The genuine pattern is less common than the other two. When it exists, it adds discipline to the decisions that founders are otherwise most exposed on: how much they pay themselves, how related-party flows are priced, and what risks are being run that the founder is too operationally close to see.
When committees actually help
We see committees adding genuine value in three categories of decision.
Founder-CEO compensation and ESOP grants
The hardest decision for any founder to make objectively is their own compensation. The NRC, where it functions, asks for an external benchmarking exercise against companies of comparable size, sector, and funding stage. The committee then assesses whether the founder's salary, bonus, and ESOP grant align with the benchmark or deviate, and asks the founder to justify any deviation.
The same committee handles ESOP grants to senior hires, where the founder's commitment to a candidate during the hiring process can drive grants larger than the broader compensation philosophy supports. The NRC's job is to ask whether this grant is consistent with the company's stated policy.

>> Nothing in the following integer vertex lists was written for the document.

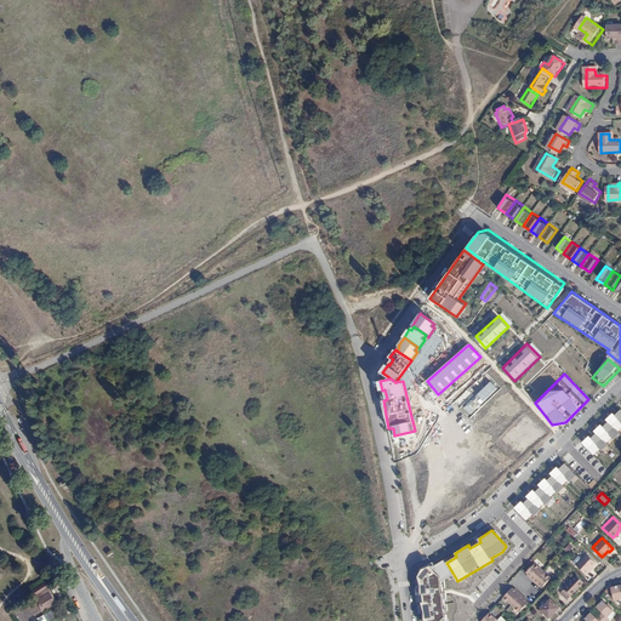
[(594,563),(586,556),(575,567),(586,575),(590,571),(588,570),(594,563)]
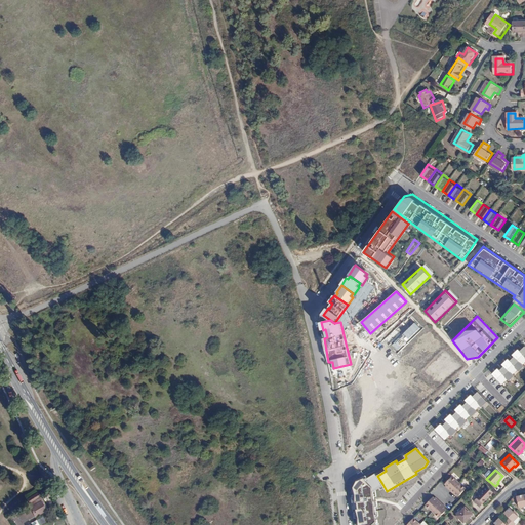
[(382,484),(377,476),(375,473),(366,479),(365,476),(357,480),(354,487),(355,502),(358,502),(359,509),(357,509),(359,518),(359,524),(378,524),(379,524),(376,522),(379,515),(378,507),(376,490),(382,484)]
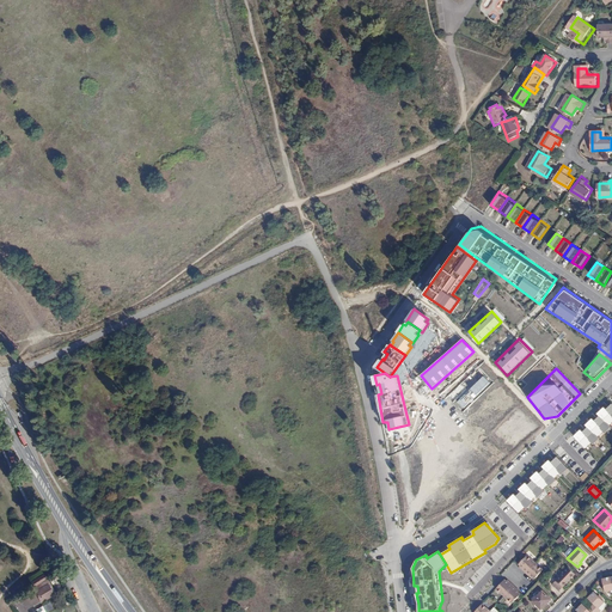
[(525,573),(534,562),(525,555),(518,563),(522,568),(521,569),(525,573)]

Related-party transactions
Founder-led companies often have a related-party concentration that is invisible until somebody asks. The founder's spouse runs a consultancy that the company engages. The founder's father holds an HUF that owns a property the company leases. The founder's sibling holds shares in a vendor.
An RPT committee — or the audit committee acting in an RPT capacity — is the mechanism by which these are surfaced, priced at arm's length, and approved before they happen rather than after. The founder is not obliged to disclose every relationship in the abstract; they are obliged to declare interest at the time of the transaction. A committee that asks the question routinely makes the disclosure habit easier to maintain.

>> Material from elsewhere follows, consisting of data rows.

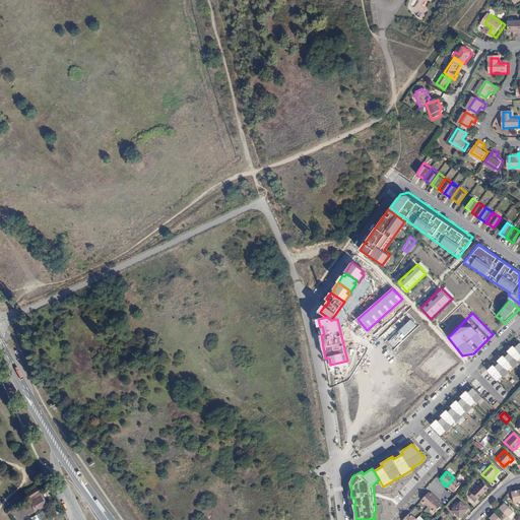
[(460,483),(454,477),(446,486),(448,489),(449,488),(453,492),(460,483)]
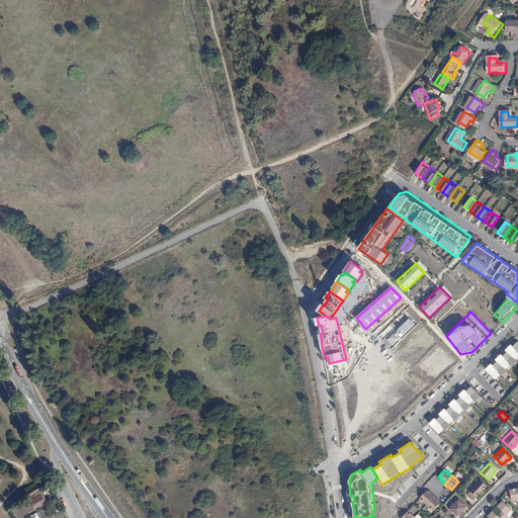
[(466,494),(472,500),(486,486),(480,480),(475,485),(476,485),(466,494)]
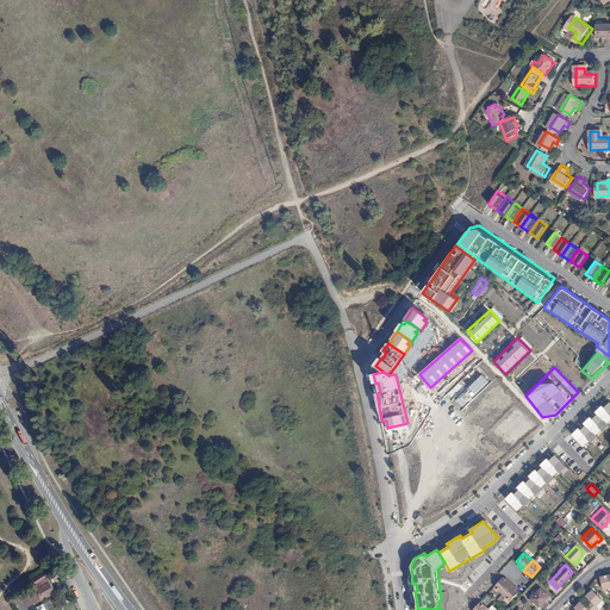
[(45,572),(33,580),(36,584),(49,577),(45,572)]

Audit and internal control
The audit committee's most useful function in a founder-led company is the executive session with the statutory auditor. Auditors are reluctant to raise observations in the presence of the founder-CEO. In executive session, observations that would otherwise be characterised as 'matters discussed' become matters minuted. The internal audit plan, similarly, is more meaningful when scoped by the committee against risk areas rather than by the founder against operational priorities.
Constituting a committee that works
The mechanics matter. A committee that works has an independent chair with substantive expertise — financial for an audit committee, executive compensation for an NRC, operational for an RPT committee. The chair is recruited specifically for the role, not appointed by default from existing directors.
The charter sets the scope and authority. It should specify the matters the committee approves on its own, the matters it recommends to the board, the cadence of meetings, the requirement of executive session with the auditor or external advisor, and the reporting line to the board. A vague charter produces a vague committee.
The meeting cadence aligns with the work. Audit committees meet quarterly and around the year-end accounts. NRCs meet ahead of the annual compensation cycle and on each material grant. RPT committees meet as transactions arise.
When committees are not the answer
For very small founder-led companies — pre-Series A, single-digit headcount, no related-party complexity — committees are premature. The board itself can do the work. Committees become useful when the company crosses thresholds: paid-up capital above ₹10 crore, related-party transactions material to revenue, compensation decisions that affect a leadership team rather than a founding team, audit observations that require ongoing remediation.
The question is not whether the law requires a committee. It is whether the decisions the committee would handle are decisions the founder needs help making objectively. Most founder-led companies cross that line earlier than they recognise.